> [Consegna] Puoi disporre come tabella Markdown le righe delle voci, partendo dall'inizio e arrivando alla riga che contiene "eleganciát, luxust és fényűzést akár egy", inclusa, con le colonne «N.» e «Testo»? Ometti le righe vuote e lascia fuori le immagini.

(Voci di dati raccolte)
++++++++++

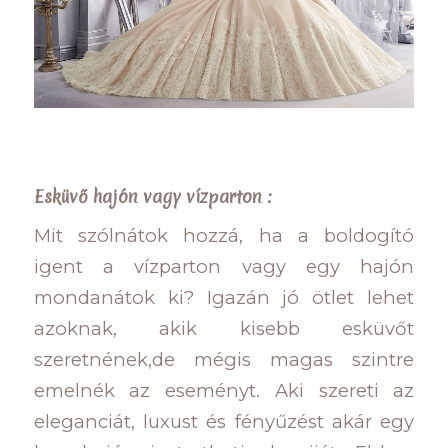
Esküvő hajón vagy vízparton :
Mit szólnátok hozzá, ha a boldogító
igent a vízparton vagy egy hajón
mondanátok ki? Igazán jó ötlet lehet
azoknak, akik kisebb esküvőt
szeretnének,de mégis magas szintre
emelnék az eseményt. Aki szereti az
eleganciát, luxust és fényűzést akár egy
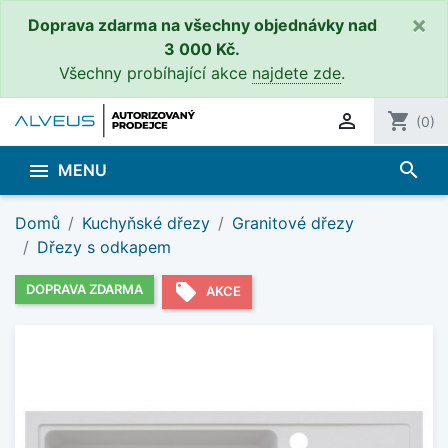
×
Doprava zdarma na všechny objednávky nad
3 000 Kč.
Všechny probíhající akce
najdete zde
.

shopping_cart
(0)
search

MENU
Domů
Kuchyňské dřezy
Granitové dřezy
Dřezy s odkapem
local_offer
DOPRAVA ZDARMA
AKCE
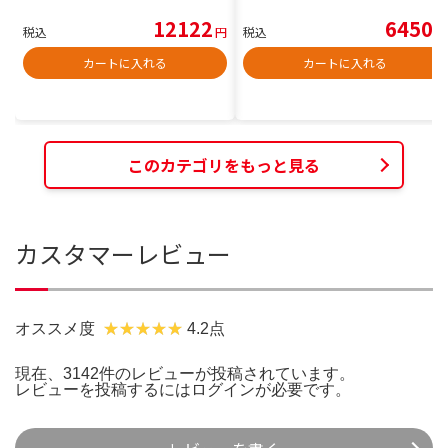
12122
6450
税込
円
税込
円
カートに入れる
カートに入れる
このカテゴリをもっと見る
カスタマーレビュー
オススメ度
4.2点
現在、3142件のレビューが投稿されています。
レビューを投稿するには
ログイン
が必要です。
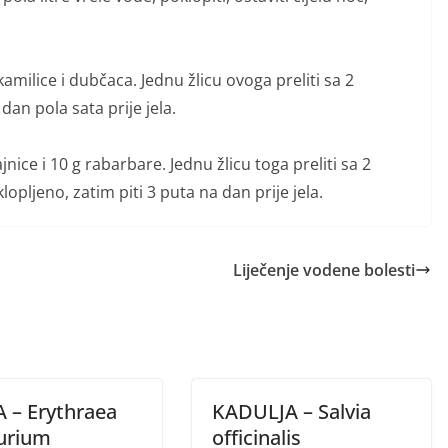
kamilice i dubčaca. Jednu žlicu ovoga preliti sa 2
 dan pola sata prije jela.
nice i 10 g rabarbare. Jednu žlicu toga preliti sa 2
lopljeno, zatim piti 3 puta na dan prije jela.
Liječenje vodene bolesti
A – Erythraea
KADULJA – Salvia
urium
officinalis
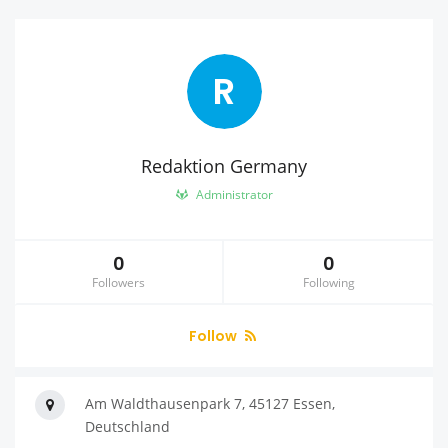
R
Redaktion Germany
Administrator
0
0
Followers
Following
Follow
Am Waldthausenpark 7, 45127 Essen,
Deutschland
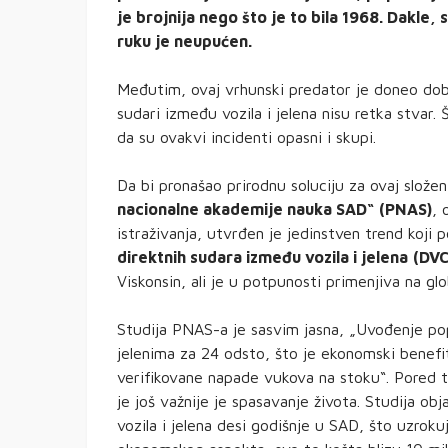
je brojnija nego što je to bila 1968. Dakle
ruku je neupućen.
Međutim, ovaj vrhunski predator je doneo dob
sudari između vozila i jelena nisu retka stvar. 
da su ovakvi incidenti opasni i skupi.
Da bi pronašao prirodnu soluciju za ovaj složen
nacionalne akademije nauka SAD“
(PNAS)
, 
istraživanja, utvrđen je jedinstven trend koj
direktnih sudara između vozila i jelena
(DVC
Viskonsin, ali je u potpunosti primenjiva na gl
Studija PNAS-a je sasvim jasna, „Uvođenje popu
jelenima za 24 odsto, što je ekonomski benefi
verifikovane napade vukova na stoku“. Pored t
je još važnije je spasavanje života. Studija ob
vozila i jelena desi godišnje u SAD, što uzrok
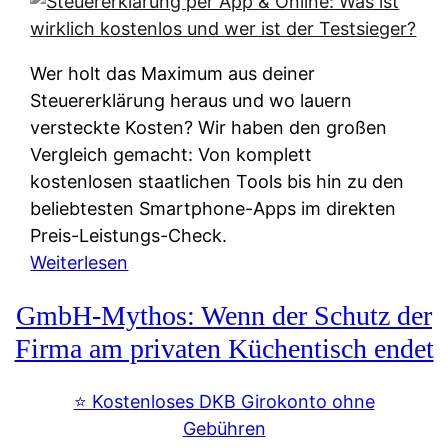
s
s
y
k
s
u
Wer holt das Maximum aus deiner
t
n
Steuererklärung heraus und wo lauern
e
f
versteckte Kosten? Wir haben den großen
m
t
Vergleich gemacht: Von komplett
M
e
kostenlosen staatlichen Tools bis hin zu den
I
i
beliebtesten Smartphone-Apps im direkten
R
e
Preis-Leistungs-Check.
:
n
:
Weiterlesen
W
:
S
i
GmbH-Mythos: Wenn der Schutz der
W
t
e
e
e
Firma am privaten Küchentisch endet
u
r
u
n
s
e
⭐️ Kostenloses DKB Girokonto ohne
d
p
r
Gebühren
i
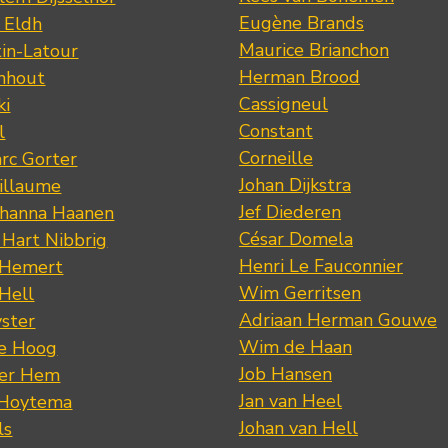
Eugène Brands
n Eldh
Maurice Brianchon
tin-Latour
Herman Brood
nhout
Cassigneul
ki
Constant
l
Corneille
rc Gorter
Johan Dijkstra
illaume
Jef Diederen
ohanna Haanen
César Domela
 Hart Nibbrig
Henri Le Fauconnier
 Hemert
Wim Gerritsen
 Hell
Adriaan Herman Gouwe
ster
Wim de Haan
de Hoog
Job Hansen
der Hem
Jan van Heel
 Hoytema
Johan van Hell
ls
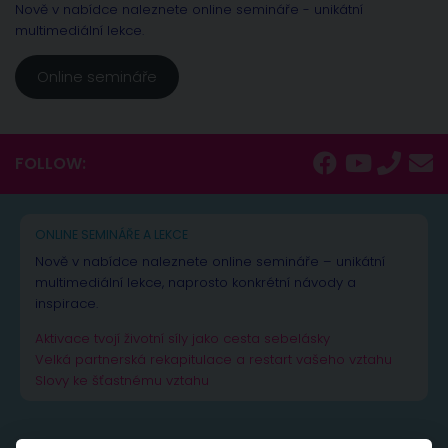
Nově v nabídce naleznete online semináře - unikátní
multimediální lekce.
Online semináře
FOLLOW:
ONLINE SEMINÁŘE A LEKCE
Nově v nabídce naleznete online semináře – unikátní
multimediální lekce, naprosto konkrétní návody a
inspirace.
Aktivace tvojí životní síly jako cesta sebelásky
Velká partnerská rekapitulace a restart vašeho vztahu
Slovy ke šťastnému vztahu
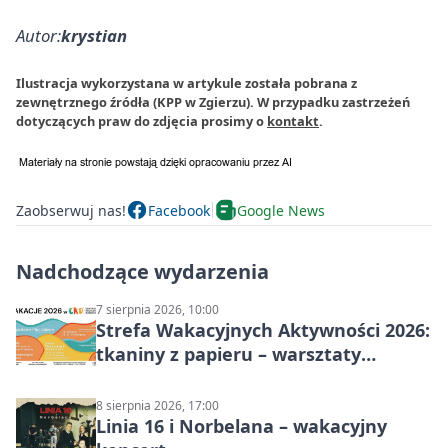
Autor:
krystian
Ilustracja wykorzystana w artykule została pobrana z
zewnętrznego źródła (KPP w Zgierzu). W przypadku zastrzeżeń
dotyczących praw do zdjęcia prosimy o
kontakt
.
Zaobserwuj nas!
Facebook
Google News
Nadchodzące wydarzenia
7 sierpnia 2026, 10:00
Strefa Wakacyjnych Aktywności 2026:
tkaniny z papieru – warsztaty
plastyczne
8 sierpnia 2026, 17:00
Linia 16 i Norbelana – wakacyjny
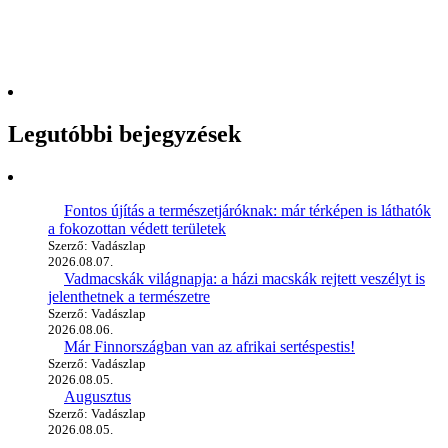
Legutóbbi bejegyzések
Fontos újítás a természetjáróknak: már térképen is láthatók
a fokozottan védett területek
Szerző: Vadászlap
2026.08.07.
Vadmacskák világnapja: a házi macskák rejtett veszélyt is
jelenthetnek a természetre
Szerző: Vadászlap
2026.08.06.
Már Finnországban van az afrikai sertéspestis!
Szerző: Vadászlap
2026.08.05.
Augusztus
Szerző: Vadászlap
2026.08.05.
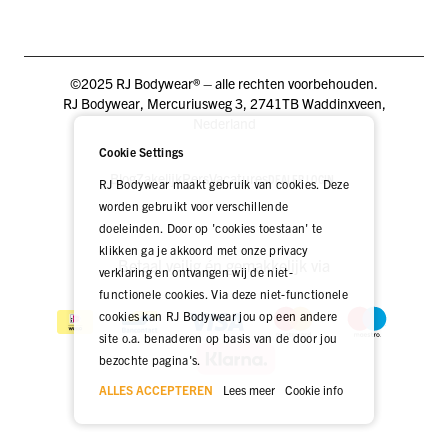
©2025 RJ Bodywear® – alle rechten voorbehouden.
RJ Bodywear, Mercuriusweg 3, 2741TB Waddinxveen,
Nederland
Cookie Settings
Blog
Zakelijk
Pers
Vacatures
DEALER LOGIN
RJ Bodywear maakt gebruik van cookies. Deze
worden gebruikt voor verschillende
doeleinden. Door op 'cookies toestaan' te
klikken ga je akkoord met onze privacy
Betaal veilig én gemakkelijk via
verklaring en ontvangen wij de niet-
functionele cookies. Via deze niet-functionele
cookies kan RJ Bodywear jou op een andere
site o.a. benaderen op basis van de door jou
bezochte pagina's.
ALLES ACCEPTEREN
Lees meer
Cookie info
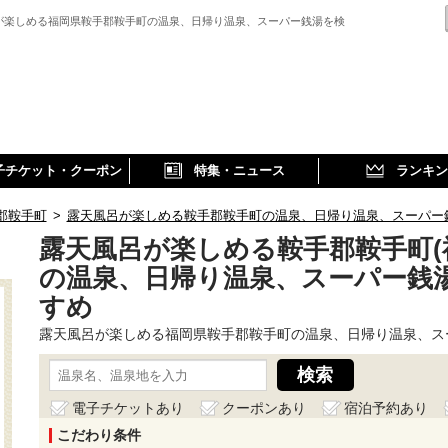
が楽しめる福岡県鞍手郡鞍手町の温泉、日帰り温泉、スーパー銭湯を検
子チケット・クーポン
特集・ニュース
ランキン
郡鞍手町
>
露天風呂が楽しめる鞍手郡鞍手町の温泉、日帰り温泉、スーパー
露天風呂が楽しめる鞍手郡鞍手町(
の温泉、日帰り温泉、スーパー銭
すめ
露天風呂が楽しめる福岡県鞍手郡鞍手町の温泉、日帰り温泉、ス
電子チケットあり
クーポンあり
宿泊予約あり
こだわり条件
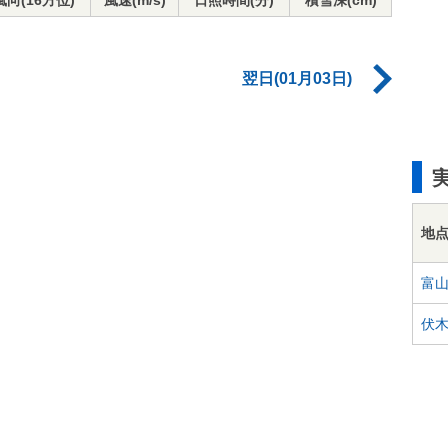
風向(16方位)
風速(m/s)
日照時間(分)
積雪深(cm)
翌日(01月03日)
地
富
伏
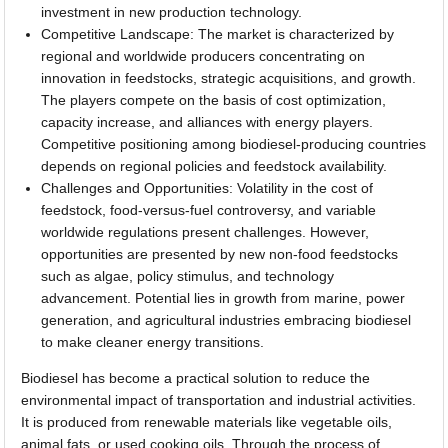
investment in new production technology.
Competitive Landscape: The market is characterized by
regional and worldwide producers concentrating on
innovation in feedstocks, strategic acquisitions, and growth.
The players compete on the basis of cost optimization,
capacity increase, and alliances with energy players.
Competitive positioning among biodiesel-producing countries
depends on regional policies and feedstock availability.
Challenges and Opportunities: Volatility in the cost of
feedstock, food-versus-fuel controversy, and variable
worldwide regulations present challenges. However,
opportunities are presented by new non-food feedstocks
such as algae, policy stimulus, and technology
advancement. Potential lies in growth from marine, power
generation, and agricultural industries embracing biodiesel
to make cleaner energy transitions.
Biodiesel has become a practical solution to reduce the
environmental impact of transportation and industrial activities.
It is produced from renewable materials like vegetable oils,
animal fats, or used cooking oils. Through the process of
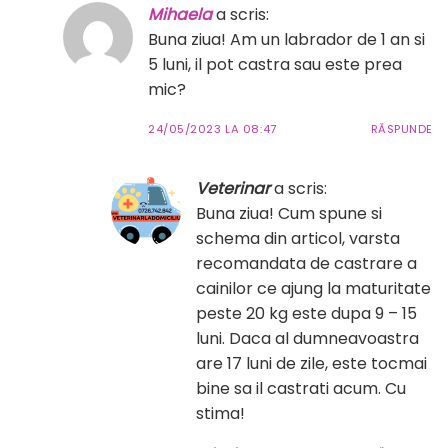
Mihaela
a scris:
Buna ziua! Am un labrador de 1 an si
5 luni, il pot castra sau este prea
mic?
24/05/2023 LA 08:47
RĂSPUNDE
Veterinar
a scris:
Buna ziua! Cum spune si
schema din articol, varsta
recomandata de castrare a
cainilor ce ajung la maturitate
peste 20 kg este dupa 9 – 15
luni. Daca al dumneavoastra
are 17 luni de zile, este tocmai
bine sa il castrati acum. Cu
stima!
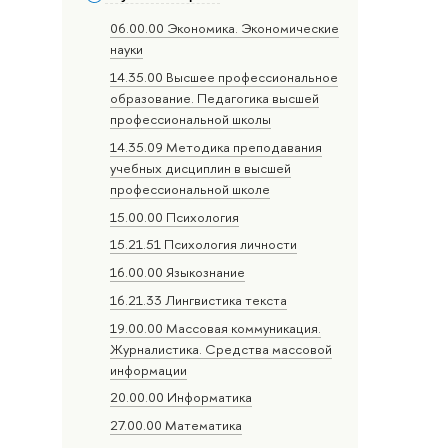
06.00.00 Экономика. Экономические
науки
14.35.00 Высшее профессиональное
образование. Педагогика высшей
профессиональной школы
14.35.09 Методика преподавания
учебных дисциплин в высшей
профессиональной школе
15.00.00 Психология
15.21.51 Психология личности
16.00.00 Языкознание
16.21.33 Лингвистика текста
19.00.00 Массовая коммуникация.
Журналистика. Средства массовой
информации
20.00.00 Информатика
27.00.00 Математика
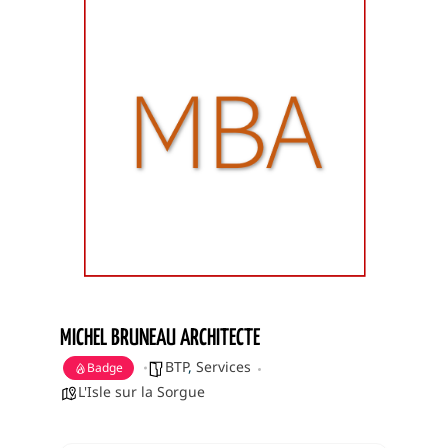
MICHEL BRUNEAU ARCHITECTE
BTP
,
Services
Badge
L'Isle sur la Sorgue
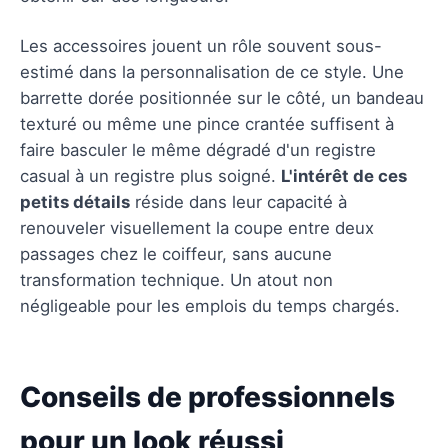
Les accessoires jouent un rôle souvent sous-
estimé dans la personnalisation de ce style. Une
barrette dorée positionnée sur le côté, un bandeau
texturé ou même une pince crantée suffisent à
faire basculer le même dégradé d'un registre
casual à un registre plus soigné.
L'intérêt de ces
petits détails
réside dans leur capacité à
renouveler visuellement la coupe entre deux
passages chez le coiffeur, sans aucune
transformation technique. Un atout non
négligeable pour les emplois du temps chargés.
Conseils de professionnels
pour un look réussi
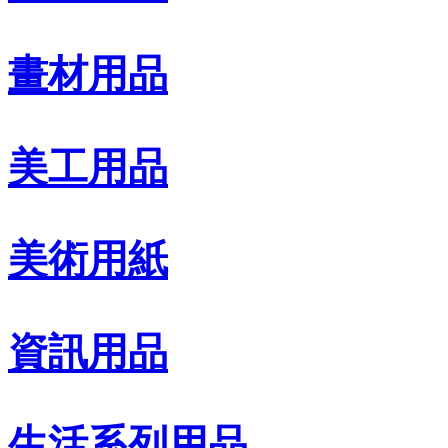
畫材用品
美工用品
美術用紙
資訊用品
生活系列用品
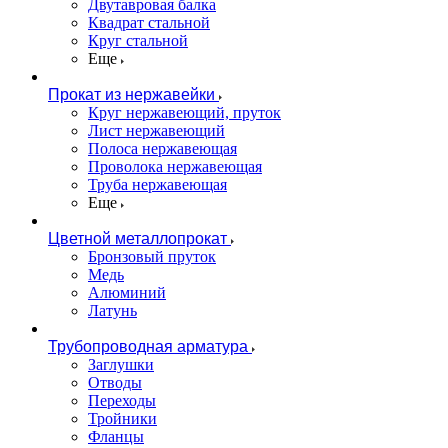
Двутавровая балка
Квадрат стальной
Круг стальной
Еще
Прокат из нержавейки
Круг нержавеющий, пруток
Лист нержавеющий
Полоса нержавеющая
Проволока нержавеющая
Труба нержавеющая
Еще
Цветной металлопрокат
Бронзовый пруток
Медь
Алюминий
Латунь
Трубопроводная арматура
Заглушки
Отводы
Переходы
Тройники
Фланцы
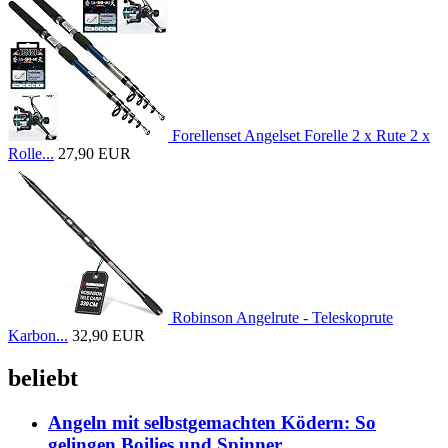
Forellenset Angelset Forelle 2 x Rute 2 x
Rolle...
27,90 EUR
Robinson Angelrute - Teleskoprute
Karbon...
32,90 EUR
beliebt
Angeln mit selbstgemachten Ködern: So
gelingen Boilies und Spinner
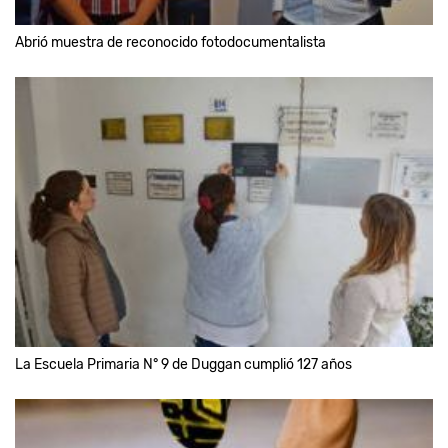
Abrió muestra de reconocido fotodocumentalista
La Escuela Primaria N° 9 de Duggan cumplió 127 años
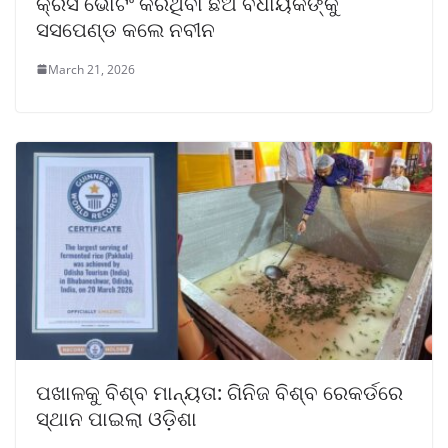
କ୍ରସ ଭୋଟିଂ କରିଥିବା ଛଅ ବିଧାୟକଙ୍କୁ
ସସପେଣ୍ଡ କଲେ ନବୀନ
March 21, 2026
ପଖାଳକୁ ବିଶ୍ବ ମାନ୍ୟତା: ଗିନିଜ ବିଶ୍ବ ରେକର୍ଡରେ
ସ୍ଥାନ ପାଇଲା ଓଡ଼ିଶା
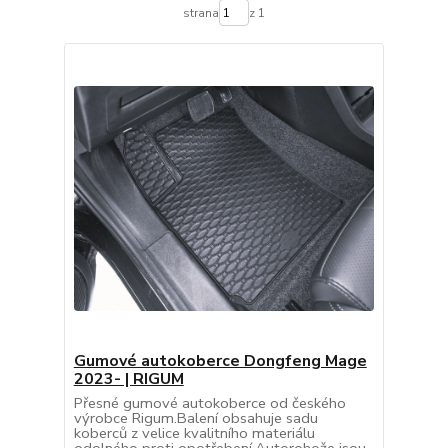
strana
z 1
Gumové autokoberce Dongfeng Mage
2023- | RIGUM
Přesné gumové autokoberce od českého
výrobce Rigum.Balení obsahuje sadu
koberců z velice kvalitního materiálu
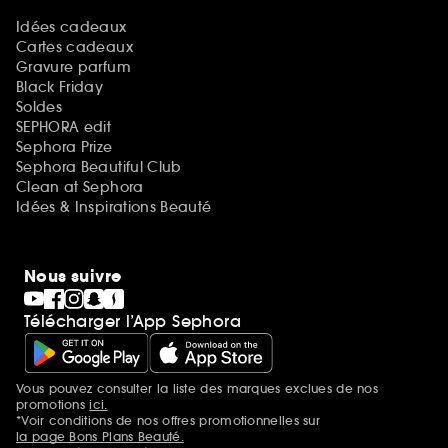
Idées cadeaux
Cartes cadeaux
Gravure parfum
Black Friday
Soldes
SEPHORA edit
Sephora Prize
Sephora Beautiful Club
Clean at Sephora
Idées & Inspirations Beauté
Nous suivre
Télécharger l’App Sephora
Vous pouvez consulter la liste des marques exclues de nos
Mentions additionnelles
promotions
ici.
*Voir conditions de nos offres promotionnelles sur
la page Bons Plans Beauté.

++++++++++

> [Risultato dell'esercizio]
| N. | Testo |
|---|---|
| 1 | Esküvő hajón vagy vízparton : |
| 2 | Mit szólnátok hozzá, ha a boldogító |
| 3 | igent a vízparton vagy egy hajón |
| 4 | mondanátok ki? Igazán jó ötlet lehet |
| 5 | azoknak, akik kisebb esküvőt |
| 6 | szeretnének,de mégis magas szintre |
| 7 | emelnék az eseményt. Aki szereti az |
| 8 | eleganciát, luxust és fényűzést akár egy |